Unit emblem used during the DPR period. The rhino symbol is inherited from the Oplot public organisation's emblem

By September, the unit was formally incorporated into the 1st Army Corps as the 5th Separate Motor Rifle Brigade "Oplot". The brigade was among the most heavily armed, largest and best equipped DPR brigades.

The brigade was headquartered in Donetsk and was deployed around the city and to the south of it in Dokuchaevsk, where positions atop large spoil heaps allowed them to dominate a long section of the contact line.

On 8 October 2018 the brigade was named after Zakharchenko after his assassination on 31 August.

===Russian invasion of Ukraine===
The brigade took part in the battle of Izium where they allegedly abused civilians during the occupation of the city. In January 2023, it became part of the Russian army under the 1st Donetsk Army Corps, which was later reformed into the 51st Combined Arms Army.

According to Ukrainian reports, the brigade was involved in combat on the Maryinka front west of Donetsk in November 2023. In June 2024, the brigade was involved in the battle of Krasnohorivka.

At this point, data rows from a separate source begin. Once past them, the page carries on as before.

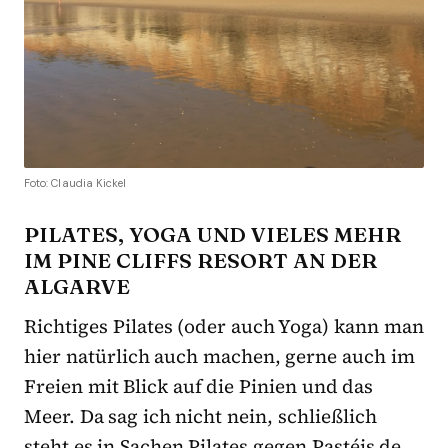
Foto: Claudia Kickel
PILATES, YOGA UND VIELES MEHR
IM PINE CLIFFS RESORT AN DER
ALGARVE
Richtiges Pilates (oder auch Yoga) kann man
hier natürlich auch machen, gerne auch im
Freien mit Blick auf die Pinien und das
Meer. Da sag ich nicht nein, schließlich
steht es in Sachen Pilates gegen Pastéis de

In September 2024, four Russian servicemen (Vitaly Vasnyatsky, Vladislav Agaltsev, Vladimir Bazhin and Andrey Yordanov) were put on trial for the rape and murder of the American Pro-Russian foreign fighter Russell Bentley who served in the Donetsk-based Vostok battalion. All four pleaded guilty and on 8 December 2024, they were demoted and sentenced by court-martial in Donetsk to 12 years imprisonment for their war crimes.

The commander of the brigade, Russian major general Pavel Klimenko, was killed in Ukraine on 6 November 2024 by a kamikaze drone.

On 5 December 2024 the brigade was awarded the "Guards" status.

The unit was heavily involved in the battle of Kurakhove along with the 110th Separate Motor Rifle Brigade and received an official commendation from the Russian Minister of Defence for the capture of the city.